Provided records Start Marker

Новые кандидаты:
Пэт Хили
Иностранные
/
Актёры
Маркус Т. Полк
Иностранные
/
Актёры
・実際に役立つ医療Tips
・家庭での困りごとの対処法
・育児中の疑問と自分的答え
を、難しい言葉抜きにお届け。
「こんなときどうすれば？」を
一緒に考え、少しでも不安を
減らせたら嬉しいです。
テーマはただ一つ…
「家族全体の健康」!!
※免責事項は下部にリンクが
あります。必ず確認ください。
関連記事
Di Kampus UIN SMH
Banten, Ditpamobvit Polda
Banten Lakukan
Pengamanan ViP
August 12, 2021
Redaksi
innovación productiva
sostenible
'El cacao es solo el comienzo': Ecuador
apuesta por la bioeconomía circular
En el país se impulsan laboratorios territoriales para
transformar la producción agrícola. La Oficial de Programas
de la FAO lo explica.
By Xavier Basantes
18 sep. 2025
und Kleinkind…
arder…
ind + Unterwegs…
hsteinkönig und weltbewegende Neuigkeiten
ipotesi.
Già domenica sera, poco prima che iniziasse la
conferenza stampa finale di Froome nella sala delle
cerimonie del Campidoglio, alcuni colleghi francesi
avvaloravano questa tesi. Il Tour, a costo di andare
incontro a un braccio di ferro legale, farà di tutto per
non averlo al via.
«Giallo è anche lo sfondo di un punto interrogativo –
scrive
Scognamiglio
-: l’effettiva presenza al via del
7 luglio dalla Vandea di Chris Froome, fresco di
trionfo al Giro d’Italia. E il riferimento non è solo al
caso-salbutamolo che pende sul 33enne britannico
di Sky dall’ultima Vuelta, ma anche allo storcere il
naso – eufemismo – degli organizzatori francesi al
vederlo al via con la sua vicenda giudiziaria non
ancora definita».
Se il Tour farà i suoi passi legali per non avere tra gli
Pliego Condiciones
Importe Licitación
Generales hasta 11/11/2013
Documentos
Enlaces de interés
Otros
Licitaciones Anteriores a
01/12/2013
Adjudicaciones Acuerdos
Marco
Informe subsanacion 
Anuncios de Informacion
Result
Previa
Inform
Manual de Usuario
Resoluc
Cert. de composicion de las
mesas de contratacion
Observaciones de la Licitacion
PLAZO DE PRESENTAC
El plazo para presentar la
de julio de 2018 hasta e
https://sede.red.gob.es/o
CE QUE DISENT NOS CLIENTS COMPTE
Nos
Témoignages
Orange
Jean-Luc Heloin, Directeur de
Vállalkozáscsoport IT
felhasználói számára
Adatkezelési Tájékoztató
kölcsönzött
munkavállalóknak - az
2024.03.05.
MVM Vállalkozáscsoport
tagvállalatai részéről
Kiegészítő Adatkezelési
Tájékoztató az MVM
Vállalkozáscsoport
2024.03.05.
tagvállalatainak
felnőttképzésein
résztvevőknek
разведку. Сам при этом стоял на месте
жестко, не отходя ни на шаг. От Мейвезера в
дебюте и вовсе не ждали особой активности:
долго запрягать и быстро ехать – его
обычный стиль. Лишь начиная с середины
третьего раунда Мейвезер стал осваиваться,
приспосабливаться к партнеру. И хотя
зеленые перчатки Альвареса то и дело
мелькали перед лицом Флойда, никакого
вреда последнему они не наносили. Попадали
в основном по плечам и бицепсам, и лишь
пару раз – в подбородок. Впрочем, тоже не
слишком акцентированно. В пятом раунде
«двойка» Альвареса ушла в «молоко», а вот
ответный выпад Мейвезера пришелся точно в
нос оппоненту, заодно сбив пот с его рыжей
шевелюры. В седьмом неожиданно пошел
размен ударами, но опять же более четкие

Provided records End Marker

* Task directions
Output all the lines above, matching them word for word.

* Expected output
Новые кандидаты:
Пэт Хили
Иностранные
/
Актёры
Маркус Т. Полк
Иностранные
/
Актёры
・実際に役立つ医療Tips
・家庭での困りごとの対処法
・育児中の疑問と自分的答え
を、難しい言葉抜きにお届け。
「こんなときどうすれば？」を
一緒に考え、少しでも不安を
減らせたら嬉しいです。
テーマはただ一つ…
「家族全体の健康」!!
※免責事項は下部にリンクが
あります。必ず確認ください。
関連記事
Di Kampus UIN SMH
Banten, Ditpamobvit Polda
Banten Lakukan
Pengamanan ViP
August 12, 2021
Redaksi
innovación productiva
sostenible
'El cacao es solo el comienzo': Ecuador
apuesta por la bioeconomía circular
En el país se impulsan laboratorios territoriales para
transformar la producción agrícola. La Oficial de Programas
de la FAO lo explica.
By Xavier Basantes
18 sep. 2025
und Kleinkind…
arder…
ind + Unterwegs…
hsteinkönig und weltbewegende Neuigkeiten
ipotesi.
Già domenica sera, poco prima che iniziasse la
conferenza stampa finale di Froome nella sala delle
cerimonie del Campidoglio, alcuni colleghi francesi
avvaloravano questa tesi. Il Tour, a costo di andare
incontro a un braccio di ferro legale, farà di tutto per
non averlo al via.
«Giallo è anche lo sfondo di un punto interrogativo –
scrive
Scognamiglio
-: l’effettiva presenza al via del
7 luglio dalla Vandea di Chris Froome, fresco di
trionfo al Giro d’Italia. E il riferimento non è solo al
caso-salbutamolo che pende sul 33enne britannico
di Sky dall’ultima Vuelta, ma anche allo storcere il
naso – eufemismo – degli organizzatori francesi al
vederlo al via con la sua vicenda giudiziaria non
ancora definita».
Se il Tour farà i suoi passi legali per non avere tra gli
Pliego Condiciones
Importe Licitación
Generales hasta 11/11/2013
Documentos
Enlaces de interés
Otros
Licitaciones Anteriores a
01/12/2013
Adjudicaciones Acuerdos
Marco
Informe subsanacion 
Anuncios de Informacion
Result
Previa
Inform
Manual de Usuario
Resoluc
Cert. de composicion de las
mesas de contratacion
Observaciones de la Licitacion
PLAZO DE PRESENTAC
El plazo para presentar la
de julio de 2018 hasta e
https://sede.red.gob.es/o
CE QUE DISENT NOS CLIENTS COMPTE
Nos
Témoignages
Orange
Jean-Luc Heloin, Directeur de
Vállalkozáscsoport IT
felhasználói számára
Adatkezelési Tájékoztató
kölcsönzött
munkavállalóknak - az
2024.03.05.
MVM Vállalkozáscsoport
tagvállalatai részéről
Kiegészítő Adatkezelési
Tájékoztató az MVM
Vállalkozáscsoport
2024.03.05.
tagvállalatainak
felnőttképzésein
résztvevőknek
разведку. Сам при этом стоял на месте
жестко, не отходя ни на шаг. От Мейвезера в
дебюте и вовсе не ждали особой активности:
долго запрягать и быстро ехать – его
обычный стиль. Лишь начиная с середины
третьего раунда Мейвезер стал осваиваться,
приспосабливаться к партнеру. И хотя
зеленые перчатки Альвареса то и дело
мелькали перед лицом Флойда, никакого
вреда последнему они не наносили. Попадали
в основном по плечам и бицепсам, и лишь
пару раз – в подбородок. Впрочем, тоже не
слишком акцентированно. В пятом раунде
«двойка» Альвареса ушла в «молоко», а вот
ответный выпад Мейвезера пришелся точно в
нос оппоненту, заодно сбив пот с его рыжей
шевелюры. В седьмом неожиданно пошел
размен ударами, но опять же более четкие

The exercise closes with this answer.